> **WORK ORDER**
The entries below should appear again in your reply, word for word.

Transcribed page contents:

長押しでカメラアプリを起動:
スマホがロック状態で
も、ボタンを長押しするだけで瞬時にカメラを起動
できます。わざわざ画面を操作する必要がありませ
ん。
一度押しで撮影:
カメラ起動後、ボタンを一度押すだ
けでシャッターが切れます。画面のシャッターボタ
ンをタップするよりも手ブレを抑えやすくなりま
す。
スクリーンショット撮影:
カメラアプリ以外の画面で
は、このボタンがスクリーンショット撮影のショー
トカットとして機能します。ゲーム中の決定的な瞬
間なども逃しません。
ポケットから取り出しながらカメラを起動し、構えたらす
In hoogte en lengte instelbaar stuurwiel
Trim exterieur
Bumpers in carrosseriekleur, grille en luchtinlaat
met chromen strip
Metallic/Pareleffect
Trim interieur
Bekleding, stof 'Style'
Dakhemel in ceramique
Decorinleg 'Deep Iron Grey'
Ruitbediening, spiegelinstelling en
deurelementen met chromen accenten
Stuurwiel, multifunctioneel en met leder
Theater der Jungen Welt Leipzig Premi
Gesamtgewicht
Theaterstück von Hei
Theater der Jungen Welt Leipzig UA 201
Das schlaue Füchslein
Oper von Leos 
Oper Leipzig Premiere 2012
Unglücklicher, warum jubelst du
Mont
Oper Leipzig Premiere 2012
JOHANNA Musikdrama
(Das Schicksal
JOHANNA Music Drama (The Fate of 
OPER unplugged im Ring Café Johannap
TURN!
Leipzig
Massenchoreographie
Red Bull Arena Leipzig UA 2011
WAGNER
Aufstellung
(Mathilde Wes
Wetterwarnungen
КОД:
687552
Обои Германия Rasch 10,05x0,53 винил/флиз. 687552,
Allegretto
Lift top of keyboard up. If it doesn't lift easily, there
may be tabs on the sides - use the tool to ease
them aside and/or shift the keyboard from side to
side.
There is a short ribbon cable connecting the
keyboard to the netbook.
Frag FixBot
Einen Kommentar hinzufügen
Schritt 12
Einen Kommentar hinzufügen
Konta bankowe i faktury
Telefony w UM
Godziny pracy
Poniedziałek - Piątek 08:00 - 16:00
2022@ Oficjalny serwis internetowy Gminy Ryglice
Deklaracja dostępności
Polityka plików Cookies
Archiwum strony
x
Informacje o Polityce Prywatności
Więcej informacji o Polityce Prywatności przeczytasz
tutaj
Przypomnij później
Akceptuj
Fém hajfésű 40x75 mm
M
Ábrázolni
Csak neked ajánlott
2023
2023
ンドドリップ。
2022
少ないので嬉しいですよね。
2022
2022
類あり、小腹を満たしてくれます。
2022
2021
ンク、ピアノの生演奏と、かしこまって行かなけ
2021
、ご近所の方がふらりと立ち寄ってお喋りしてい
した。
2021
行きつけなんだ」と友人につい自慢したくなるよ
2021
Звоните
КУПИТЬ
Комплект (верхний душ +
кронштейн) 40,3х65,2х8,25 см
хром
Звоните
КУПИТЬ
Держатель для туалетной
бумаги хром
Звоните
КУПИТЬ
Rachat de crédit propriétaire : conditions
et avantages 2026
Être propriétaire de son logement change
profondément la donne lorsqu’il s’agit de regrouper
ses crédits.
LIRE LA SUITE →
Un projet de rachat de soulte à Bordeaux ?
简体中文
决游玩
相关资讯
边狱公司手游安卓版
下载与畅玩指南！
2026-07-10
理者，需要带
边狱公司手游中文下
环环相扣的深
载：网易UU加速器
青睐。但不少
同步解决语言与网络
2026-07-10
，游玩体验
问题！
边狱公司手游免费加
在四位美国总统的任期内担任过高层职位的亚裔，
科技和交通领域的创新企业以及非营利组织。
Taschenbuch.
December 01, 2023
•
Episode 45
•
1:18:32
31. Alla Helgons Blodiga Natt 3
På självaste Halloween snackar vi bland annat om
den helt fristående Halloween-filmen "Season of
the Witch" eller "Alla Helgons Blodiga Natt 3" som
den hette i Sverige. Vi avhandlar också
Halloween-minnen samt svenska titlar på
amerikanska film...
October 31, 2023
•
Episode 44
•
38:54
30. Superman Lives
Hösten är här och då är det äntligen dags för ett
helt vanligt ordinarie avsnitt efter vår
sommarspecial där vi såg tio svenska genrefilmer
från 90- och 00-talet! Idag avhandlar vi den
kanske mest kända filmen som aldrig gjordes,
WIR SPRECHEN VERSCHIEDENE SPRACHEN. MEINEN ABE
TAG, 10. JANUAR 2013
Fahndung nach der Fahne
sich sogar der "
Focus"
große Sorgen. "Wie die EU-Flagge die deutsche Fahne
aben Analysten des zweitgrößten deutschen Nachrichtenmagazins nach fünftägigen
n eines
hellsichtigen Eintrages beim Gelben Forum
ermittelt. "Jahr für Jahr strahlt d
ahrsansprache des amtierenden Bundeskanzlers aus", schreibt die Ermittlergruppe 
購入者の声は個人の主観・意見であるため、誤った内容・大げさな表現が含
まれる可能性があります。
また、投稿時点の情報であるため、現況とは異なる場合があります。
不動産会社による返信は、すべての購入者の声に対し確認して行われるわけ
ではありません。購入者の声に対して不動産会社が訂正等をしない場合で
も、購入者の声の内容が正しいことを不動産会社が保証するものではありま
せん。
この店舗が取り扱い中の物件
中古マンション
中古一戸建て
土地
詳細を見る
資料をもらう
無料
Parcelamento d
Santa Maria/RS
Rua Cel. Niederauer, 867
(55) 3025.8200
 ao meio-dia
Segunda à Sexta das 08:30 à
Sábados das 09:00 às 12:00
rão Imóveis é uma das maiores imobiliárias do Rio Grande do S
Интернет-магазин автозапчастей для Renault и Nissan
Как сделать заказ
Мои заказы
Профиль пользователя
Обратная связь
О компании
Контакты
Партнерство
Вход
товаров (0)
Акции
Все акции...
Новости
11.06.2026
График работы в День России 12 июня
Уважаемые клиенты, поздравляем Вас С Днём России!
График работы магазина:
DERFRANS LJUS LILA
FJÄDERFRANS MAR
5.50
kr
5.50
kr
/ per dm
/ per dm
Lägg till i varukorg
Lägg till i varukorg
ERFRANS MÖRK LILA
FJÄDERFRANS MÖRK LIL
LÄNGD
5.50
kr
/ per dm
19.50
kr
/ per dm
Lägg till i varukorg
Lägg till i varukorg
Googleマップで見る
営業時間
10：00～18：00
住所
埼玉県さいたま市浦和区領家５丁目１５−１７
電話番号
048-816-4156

> **YOUR SOLUTION**
長押しでカメラアプリを起動:
スマホがロック状態で
も、ボタンを長押しするだけで瞬時にカメラを起動
できます。わざわざ画面を操作する必要がありませ
ん。
一度押しで撮影:
カメラ起動後、ボタンを一度押すだ
けでシャッターが切れます。画面のシャッターボタ
ンをタップするよりも手ブレを抑えやすくなりま
す。
スクリーンショット撮影:
カメラアプリ以外の画面で
は、このボタンがスクリーンショット撮影のショー
トカットとして機能します。ゲーム中の決定的な瞬
間なども逃しません。
ポケットから取り出しながらカメラを起動し、構えたらす
In hoogte en lengte instelbaar stuurwiel
Trim exterieur
Bumpers in carrosseriekleur, grille en luchtinlaat
met chromen strip
Metallic/Pareleffect
Trim interieur
Bekleding, stof 'Style'
Dakhemel in ceramique
Decorinleg 'Deep Iron Grey'
Ruitbediening, spiegelinstelling en
deurelementen met chromen accenten
Stuurwiel, multifunctioneel en met leder
Theater der Jungen Welt Leipzig Premi
Gesamtgewicht
Theaterstück von Hei
Theater der Jungen Welt Leipzig UA 201
Das schlaue Füchslein
Oper von Leos 
Oper Leipzig Premiere 2012
Unglücklicher, warum jubelst du
Mont
Oper Leipzig Premiere 2012
JOHANNA Musikdrama
(Das Schicksal
JOHANNA Music Drama (The Fate of 
OPER unplugged im Ring Café Johannap
TURN!
Leipzig
Massenchoreographie
Red Bull Arena Leipzig UA 2011
WAGNER
Aufstellung
(Mathilde Wes
Wetterwarnungen
КОД:
687552
Обои Германия Rasch 10,05x0,53 винил/флиз. 687552,
Allegretto
Lift top of keyboard up. If it doesn't lift easily, there
may be tabs on the sides - use the tool to ease
them aside and/or shift the keyboard from side to
side.
There is a short ribbon cable connecting the
keyboard to the netbook.
Frag FixBot
Einen Kommentar hinzufügen
Schritt 12
Einen Kommentar hinzufügen
Konta bankowe i faktury
Telefony w UM
Godziny pracy
Poniedziałek - Piątek 08:00 - 16:00
2022@ Oficjalny serwis internetowy Gminy Ryglice
Deklaracja dostępności
Polityka plików Cookies
Archiwum strony
x
Informacje o Polityce Prywatności
Więcej informacji o Polityce Prywatności przeczytasz
tutaj
Przypomnij później
Akceptuj
Fém hajfésű 40x75 mm
M
Ábrázolni
Csak neked ajánlott
2023
2023
ンドドリップ。
2022
少ないので嬉しいですよね。
2022
2022
類あり、小腹を満たしてくれます。
2022
2021
ンク、ピアノの生演奏と、かしこまって行かなけ
2021
、ご近所の方がふらりと立ち寄ってお喋りしてい
した。
2021
行きつけなんだ」と友人につい自慢したくなるよ
2021
Звоните
КУПИТЬ
Комплект (верхний душ +
кронштейн) 40,3х65,2х8,25 см
хром
Звоните
КУПИТЬ
Держатель для туалетной
бумаги хром
Звоните
КУПИТЬ
Rachat de crédit propriétaire : conditions
et avantages 2026
Être propriétaire de son logement change
profondément la donne lorsqu’il s’agit de regrouper
ses crédits.
LIRE LA SUITE →
Un projet de rachat de soulte à Bordeaux ?
简体中文
决游玩
相关资讯
边狱公司手游安卓版
下载与畅玩指南！
2026-07-10
理者，需要带
边狱公司手游中文下
环环相扣的深
载：网易UU加速器
青睐。但不少
同步解决语言与网络
2026-07-10
，游玩体验
问题！
边狱公司手游免费加
在四位美国总统的任期内担任过高层职位的亚裔，
科技和交通领域的创新企业以及非营利组织。
Taschenbuch.
December 01, 2023
•
Episode 45
•
1:18:32
31. Alla Helgons Blodiga Natt 3
På självaste Halloween snackar vi bland annat om
den helt fristående Halloween-filmen "Season of
the Witch" eller "Alla Helgons Blodiga Natt 3" som
den hette i Sverige. Vi avhandlar också
Halloween-minnen samt svenska titlar på
amerikanska film...
October 31, 2023
•
Episode 44
•
38:54
30. Superman Lives
Hösten är här och då är det äntligen dags för ett
helt vanligt ordinarie avsnitt efter vår
sommarspecial där vi såg tio svenska genrefilmer
från 90- och 00-talet! Idag avhandlar vi den
kanske mest kända filmen som aldrig gjordes,
WIR SPRECHEN VERSCHIEDENE SPRACHEN. MEINEN ABE
TAG, 10. JANUAR 2013
Fahndung nach der Fahne
sich sogar der "
Focus"
große Sorgen. "Wie die EU-Flagge die deutsche Fahne
aben Analysten des zweitgrößten deutschen Nachrichtenmagazins nach fünftägigen
n eines
hellsichtigen Eintrages beim Gelben Forum
ermittelt. "Jahr für Jahr strahlt d
ahrsansprache des amtierenden Bundeskanzlers aus", schreibt die Ermittlergruppe 
購入者の声は個人の主観・意見であるため、誤った内容・大げさな表現が含
まれる可能性があります。
また、投稿時点の情報であるため、現況とは異なる場合があります。
不動産会社による返信は、すべての購入者の声に対し確認して行われるわけ
ではありません。購入者の声に対して不動産会社が訂正等をしない場合で
も、購入者の声の内容が正しいことを不動産会社が保証するものではありま
せん。
この店舗が取り扱い中の物件
中古マンション
中古一戸建て
土地
詳細を見る
資料をもらう
無料
Parcelamento d
Santa Maria/RS
Rua Cel. Niederauer, 867
(55) 3025.8200
 ao meio-dia
Segunda à Sexta das 08:30 à
Sábados das 09:00 às 12:00
rão Imóveis é uma das maiores imobiliárias do Rio Grande do S
Интернет-магазин автозапчастей для Renault и Nissan
Как сделать заказ
Мои заказы
Профиль пользователя
Обратная связь
О компании
Контакты
Партнерство
Вход
товаров (0)
Акции
Все акции...
Новости
11.06.2026
График работы в День России 12 июня
Уважаемые клиенты, поздравляем Вас С Днём России!
График работы магазина:
DERFRANS LJUS LILA
FJÄDERFRANS MAR
5.50
kr
5.50
kr
/ per dm
/ per dm
Lägg till i varukorg
Lägg till i varukorg
ERFRANS MÖRK LILA
FJÄDERFRANS MÖRK LIL
LÄNGD
5.50
kr
/ per dm
19.50
kr
/ per dm
Lägg till i varukorg
Lägg till i varukorg
Googleマップで見る
営業時間
10：00～18：00
住所
埼玉県さいたま市浦和区領家５丁目１５−１７
電話番号
048-816-4156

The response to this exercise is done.